To reach $10^{12}$ steps, we decompose the number in base 7:

$$10^{12} = \sum_{k=0}^{15} c_k \cdot 7^k$$

where each $c_k \in \lbrace 0, 1, \ldots, 6 \rbrace$. Since $7^{15} > 10^{12}$, we need at most 16 digits.

For each digit $c_k$, we apply $c_k$ sparse operations where neighbors are collected at distance $7^k$ (with toroidal boundary conditions). Instead of $10^{12}$ iterations taking one step each, we only need 16 iterations with each iteration $k$ taking $7^k$ steps at once.

Implementation

Here's the Julia implementation using circshift to handle the toroidal boundary conditions:

function simulate_cellular_automaton(grid, total_steps, modulo)
    # Work strictly in Z_modulo
    grid = grid .% modulo

    current_steps = total_steps
    power = 0

    while current_steps > 0
        digit = current_steps % modulo
        current_steps = div(current_steps, modulo)

        shift = modulo^power

        # Apply operator 'digit' times at this scale
        for _ in 1:digit
            up = circshift(grid, (shift, 0))
            down = circshift(grid, (-shift, 0))
            left = circshift(grid, (0, shift))
            right = circshift(grid, (0, -shift))

            grid = (up .+ down .+ left .+ right) .% modulo
        end

        power += 1
    end

    return grid
end

Now we just need to load the PNG image and convert it to a 2D grid of integers so that we can call simulate_cellular_automaton on it.
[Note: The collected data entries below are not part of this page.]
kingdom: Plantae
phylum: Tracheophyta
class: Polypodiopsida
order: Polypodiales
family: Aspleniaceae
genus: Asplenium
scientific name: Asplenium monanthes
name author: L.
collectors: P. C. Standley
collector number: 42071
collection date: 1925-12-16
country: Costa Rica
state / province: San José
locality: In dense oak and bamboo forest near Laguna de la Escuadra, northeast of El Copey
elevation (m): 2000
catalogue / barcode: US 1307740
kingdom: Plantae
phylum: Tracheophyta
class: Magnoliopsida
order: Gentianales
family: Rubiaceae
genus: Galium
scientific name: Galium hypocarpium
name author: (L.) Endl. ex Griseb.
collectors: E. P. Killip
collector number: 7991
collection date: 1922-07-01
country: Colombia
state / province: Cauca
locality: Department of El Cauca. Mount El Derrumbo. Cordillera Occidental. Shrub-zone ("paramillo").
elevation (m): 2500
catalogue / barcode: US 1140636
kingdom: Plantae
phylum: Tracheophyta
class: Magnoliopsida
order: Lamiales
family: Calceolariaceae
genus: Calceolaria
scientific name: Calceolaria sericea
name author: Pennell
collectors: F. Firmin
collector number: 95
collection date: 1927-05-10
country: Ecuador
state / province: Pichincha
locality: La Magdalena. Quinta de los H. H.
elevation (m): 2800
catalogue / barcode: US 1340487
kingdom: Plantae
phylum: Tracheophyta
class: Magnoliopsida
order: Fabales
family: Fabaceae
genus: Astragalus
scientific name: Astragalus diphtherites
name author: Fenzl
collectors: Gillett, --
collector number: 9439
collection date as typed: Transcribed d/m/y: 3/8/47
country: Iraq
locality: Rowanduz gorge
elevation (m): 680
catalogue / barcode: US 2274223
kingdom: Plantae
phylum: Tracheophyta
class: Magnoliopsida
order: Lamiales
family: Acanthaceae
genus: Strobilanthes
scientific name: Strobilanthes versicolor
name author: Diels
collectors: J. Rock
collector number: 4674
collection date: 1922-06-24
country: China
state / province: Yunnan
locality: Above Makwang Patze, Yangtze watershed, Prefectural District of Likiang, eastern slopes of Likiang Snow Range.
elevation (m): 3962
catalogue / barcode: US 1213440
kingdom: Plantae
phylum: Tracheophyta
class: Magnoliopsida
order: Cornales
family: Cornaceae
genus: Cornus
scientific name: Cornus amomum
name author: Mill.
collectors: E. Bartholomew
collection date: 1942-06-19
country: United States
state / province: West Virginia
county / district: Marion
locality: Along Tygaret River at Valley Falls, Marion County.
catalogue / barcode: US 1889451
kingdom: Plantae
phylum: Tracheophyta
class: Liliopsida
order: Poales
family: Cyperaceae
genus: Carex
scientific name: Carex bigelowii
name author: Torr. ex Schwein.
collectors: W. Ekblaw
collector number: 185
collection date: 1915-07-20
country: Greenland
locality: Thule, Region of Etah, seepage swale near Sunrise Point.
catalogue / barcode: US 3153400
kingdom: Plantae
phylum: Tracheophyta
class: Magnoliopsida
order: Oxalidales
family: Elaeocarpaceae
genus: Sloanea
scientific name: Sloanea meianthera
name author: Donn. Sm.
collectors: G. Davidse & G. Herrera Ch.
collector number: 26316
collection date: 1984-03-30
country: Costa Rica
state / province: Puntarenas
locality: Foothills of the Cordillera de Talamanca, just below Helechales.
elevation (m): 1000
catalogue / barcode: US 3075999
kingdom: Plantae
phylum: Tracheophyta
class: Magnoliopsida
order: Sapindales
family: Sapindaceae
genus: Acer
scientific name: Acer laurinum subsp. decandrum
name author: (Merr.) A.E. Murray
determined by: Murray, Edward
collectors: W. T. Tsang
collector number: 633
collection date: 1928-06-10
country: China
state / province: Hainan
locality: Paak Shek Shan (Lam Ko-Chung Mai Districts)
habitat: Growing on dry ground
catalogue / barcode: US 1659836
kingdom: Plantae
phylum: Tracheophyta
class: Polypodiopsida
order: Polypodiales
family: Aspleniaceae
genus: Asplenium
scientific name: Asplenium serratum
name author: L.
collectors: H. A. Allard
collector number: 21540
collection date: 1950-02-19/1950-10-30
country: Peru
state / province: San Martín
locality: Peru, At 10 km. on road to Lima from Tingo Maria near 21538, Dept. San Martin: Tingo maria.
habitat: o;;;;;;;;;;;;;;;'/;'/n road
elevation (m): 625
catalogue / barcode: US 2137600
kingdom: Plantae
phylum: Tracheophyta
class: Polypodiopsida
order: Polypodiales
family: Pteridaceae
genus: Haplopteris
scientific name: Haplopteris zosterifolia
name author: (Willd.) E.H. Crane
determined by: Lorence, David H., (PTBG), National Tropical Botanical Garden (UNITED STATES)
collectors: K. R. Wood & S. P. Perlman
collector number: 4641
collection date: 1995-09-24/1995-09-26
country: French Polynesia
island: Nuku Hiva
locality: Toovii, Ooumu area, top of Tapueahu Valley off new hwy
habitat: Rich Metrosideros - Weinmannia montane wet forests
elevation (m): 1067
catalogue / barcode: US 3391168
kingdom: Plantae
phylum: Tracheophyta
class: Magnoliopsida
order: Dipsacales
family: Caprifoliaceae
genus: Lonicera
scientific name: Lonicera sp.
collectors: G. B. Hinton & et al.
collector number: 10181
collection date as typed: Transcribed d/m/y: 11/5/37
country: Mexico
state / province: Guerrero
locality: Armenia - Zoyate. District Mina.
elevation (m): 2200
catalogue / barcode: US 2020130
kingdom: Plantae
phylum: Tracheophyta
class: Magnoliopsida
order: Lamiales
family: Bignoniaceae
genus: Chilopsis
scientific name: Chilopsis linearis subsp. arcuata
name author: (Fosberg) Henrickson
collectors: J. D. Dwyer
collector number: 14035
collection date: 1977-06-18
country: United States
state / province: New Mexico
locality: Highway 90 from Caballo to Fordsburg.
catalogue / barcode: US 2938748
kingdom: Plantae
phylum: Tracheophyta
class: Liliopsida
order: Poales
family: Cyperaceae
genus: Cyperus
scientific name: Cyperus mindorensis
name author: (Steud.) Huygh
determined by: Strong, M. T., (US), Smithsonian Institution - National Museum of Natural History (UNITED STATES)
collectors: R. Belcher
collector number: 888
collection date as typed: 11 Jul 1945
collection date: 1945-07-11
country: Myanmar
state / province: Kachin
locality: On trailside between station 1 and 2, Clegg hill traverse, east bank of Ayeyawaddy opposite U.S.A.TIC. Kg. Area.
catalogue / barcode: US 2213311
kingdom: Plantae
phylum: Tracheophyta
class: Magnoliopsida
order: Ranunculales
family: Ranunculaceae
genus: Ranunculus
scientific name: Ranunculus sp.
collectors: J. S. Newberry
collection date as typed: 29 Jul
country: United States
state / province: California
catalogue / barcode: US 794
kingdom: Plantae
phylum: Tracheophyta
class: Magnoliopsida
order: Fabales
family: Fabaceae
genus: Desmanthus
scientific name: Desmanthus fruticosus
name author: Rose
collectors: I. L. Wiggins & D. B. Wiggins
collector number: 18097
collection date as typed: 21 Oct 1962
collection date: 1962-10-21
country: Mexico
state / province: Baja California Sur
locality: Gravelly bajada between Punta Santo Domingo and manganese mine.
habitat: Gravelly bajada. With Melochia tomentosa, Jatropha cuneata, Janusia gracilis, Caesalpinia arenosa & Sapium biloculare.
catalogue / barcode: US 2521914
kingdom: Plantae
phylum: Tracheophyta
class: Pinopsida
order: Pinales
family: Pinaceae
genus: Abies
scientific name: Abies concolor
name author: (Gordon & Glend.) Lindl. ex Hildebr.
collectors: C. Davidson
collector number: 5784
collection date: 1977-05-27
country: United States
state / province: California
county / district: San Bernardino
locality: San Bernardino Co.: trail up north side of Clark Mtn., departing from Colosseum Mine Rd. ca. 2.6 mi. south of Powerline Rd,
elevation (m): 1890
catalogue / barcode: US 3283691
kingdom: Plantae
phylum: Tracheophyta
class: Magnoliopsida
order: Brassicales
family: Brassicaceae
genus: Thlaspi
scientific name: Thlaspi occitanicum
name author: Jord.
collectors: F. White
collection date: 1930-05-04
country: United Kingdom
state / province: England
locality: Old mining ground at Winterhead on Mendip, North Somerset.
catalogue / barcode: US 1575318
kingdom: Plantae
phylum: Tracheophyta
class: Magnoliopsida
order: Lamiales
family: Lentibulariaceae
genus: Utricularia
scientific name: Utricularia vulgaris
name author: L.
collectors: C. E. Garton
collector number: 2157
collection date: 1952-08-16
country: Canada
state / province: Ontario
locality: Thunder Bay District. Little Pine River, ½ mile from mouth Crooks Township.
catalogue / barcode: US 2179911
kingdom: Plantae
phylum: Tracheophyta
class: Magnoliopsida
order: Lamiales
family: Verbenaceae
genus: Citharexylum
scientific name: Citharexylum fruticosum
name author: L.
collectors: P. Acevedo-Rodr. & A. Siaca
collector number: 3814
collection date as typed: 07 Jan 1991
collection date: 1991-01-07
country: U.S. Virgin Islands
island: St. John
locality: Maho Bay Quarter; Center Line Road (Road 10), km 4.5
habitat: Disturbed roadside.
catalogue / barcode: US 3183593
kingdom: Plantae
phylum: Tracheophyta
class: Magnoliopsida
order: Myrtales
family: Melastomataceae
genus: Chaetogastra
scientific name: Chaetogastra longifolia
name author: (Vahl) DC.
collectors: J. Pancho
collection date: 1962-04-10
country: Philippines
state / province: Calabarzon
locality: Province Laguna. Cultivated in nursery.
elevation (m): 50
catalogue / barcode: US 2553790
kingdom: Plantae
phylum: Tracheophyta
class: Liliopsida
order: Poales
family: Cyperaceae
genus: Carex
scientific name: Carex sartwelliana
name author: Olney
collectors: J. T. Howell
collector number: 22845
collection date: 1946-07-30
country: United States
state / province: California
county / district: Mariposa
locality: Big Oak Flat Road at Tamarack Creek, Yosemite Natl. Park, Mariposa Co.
Once the simulation is done, we convert the grid to a grayscale PNG and save it.

using PNGFiles
using ColorTypes: Gray

function solve()
    # Load the problem image
    image_filepath = "bonus_secret_statement.png"
    img = PNGFiles.load(image_filepath)

    # Convert to grayscale and extract pixel values as integers (0-255)
    gray_img = Gray.(img)
    grid = Int.(round.(Float64.(gray_img) .* 255))

    # Simulate!
    total_steps = 10^12
    modulo = 7
    result = simulate_cellular_automaton(grid, total_steps, modulo)

    # Scale to [0, 1]
    scaled_result = Gray.(result ./ modulo)

    # Save the result
    output_path = "bonus_secret_result.png"
    PNGFiles.save(output_path, scaled_result)

    return nothing
end

This runs in 137.549 ms. Modulo 7 gives us enough contrast to easily read the resulting image.

How do you even do this?

I have no idea how you would generate the problem description from the image with the secret message. Honestly seems like black magic to me. Hoping to come back and figure this out.